(Stored dataset items)
· · · · ·

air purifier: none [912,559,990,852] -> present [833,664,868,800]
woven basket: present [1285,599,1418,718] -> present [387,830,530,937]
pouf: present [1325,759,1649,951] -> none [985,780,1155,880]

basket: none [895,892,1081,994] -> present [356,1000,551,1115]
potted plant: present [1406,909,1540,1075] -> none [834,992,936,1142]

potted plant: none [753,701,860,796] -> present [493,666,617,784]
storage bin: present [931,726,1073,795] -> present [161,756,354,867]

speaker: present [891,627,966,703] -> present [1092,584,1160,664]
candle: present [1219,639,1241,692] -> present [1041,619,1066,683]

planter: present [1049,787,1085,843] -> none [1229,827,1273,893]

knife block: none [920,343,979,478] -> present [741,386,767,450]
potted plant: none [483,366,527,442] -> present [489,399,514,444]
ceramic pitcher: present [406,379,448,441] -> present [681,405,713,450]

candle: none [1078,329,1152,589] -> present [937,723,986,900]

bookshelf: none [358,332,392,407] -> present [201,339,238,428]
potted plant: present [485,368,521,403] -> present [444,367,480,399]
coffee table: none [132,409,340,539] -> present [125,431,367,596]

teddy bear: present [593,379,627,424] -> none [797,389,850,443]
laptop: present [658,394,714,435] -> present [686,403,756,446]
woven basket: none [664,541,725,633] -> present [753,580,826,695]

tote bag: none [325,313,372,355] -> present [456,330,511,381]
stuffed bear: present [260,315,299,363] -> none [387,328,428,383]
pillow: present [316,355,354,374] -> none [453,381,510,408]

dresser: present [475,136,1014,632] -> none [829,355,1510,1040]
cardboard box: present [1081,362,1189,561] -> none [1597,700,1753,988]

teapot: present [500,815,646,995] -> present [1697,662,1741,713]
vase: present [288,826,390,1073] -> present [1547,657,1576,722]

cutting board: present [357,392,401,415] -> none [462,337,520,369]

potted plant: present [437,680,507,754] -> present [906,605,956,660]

· · · · ·

## [Instructions to follow]
Make sure every record is repeated exactly.

## [Written answer]
air purifier: none [912,559,990,852] -> present [833,664,868,800]
woven basket: present [1285,599,1418,718] -> present [387,830,530,937]
pouf: present [1325,759,1649,951] -> none [985,780,1155,880]

basket: none [895,892,1081,994] -> present [356,1000,551,1115]
potted plant: present [1406,909,1540,1075] -> none [834,992,936,1142]

potted plant: none [753,701,860,796] -> present [493,666,617,784]
storage bin: present [931,726,1073,795] -> present [161,756,354,867]

speaker: present [891,627,966,703] -> present [1092,584,1160,664]
candle: present [1219,639,1241,692] -> present [1041,619,1066,683]

planter: present [1049,787,1085,843] -> none [1229,827,1273,893]

knife block: none [920,343,979,478] -> present [741,386,767,450]
potted plant: none [483,366,527,442] -> present [489,399,514,444]
ceramic pitcher: present [406,379,448,441] -> present [681,405,713,450]

candle: none [1078,329,1152,589] -> present [937,723,986,900]

bookshelf: none [358,332,392,407] -> present [201,339,238,428]
potted plant: present [485,368,521,403] -> present [444,367,480,399]
coffee table: none [132,409,340,539] -> present [125,431,367,596]

teddy bear: present [593,379,627,424] -> none [797,389,850,443]
laptop: present [658,394,714,435] -> present [686,403,756,446]
woven basket: none [664,541,725,633] -> present [753,580,826,695]

tote bag: none [325,313,372,355] -> present [456,330,511,381]
stuffed bear: present [260,315,299,363] -> none [387,328,428,383]
pillow: present [316,355,354,374] -> none [453,381,510,408]

dresser: present [475,136,1014,632] -> none [829,355,1510,1040]
cardboard box: present [1081,362,1189,561] -> none [1597,700,1753,988]

teapot: present [500,815,646,995] -> present [1697,662,1741,713]
vase: present [288,826,390,1073] -> present [1547,657,1576,722]

cutting board: present [357,392,401,415] -> none [462,337,520,369]

potted plant: present [437,680,507,754] -> present [906,605,956,660]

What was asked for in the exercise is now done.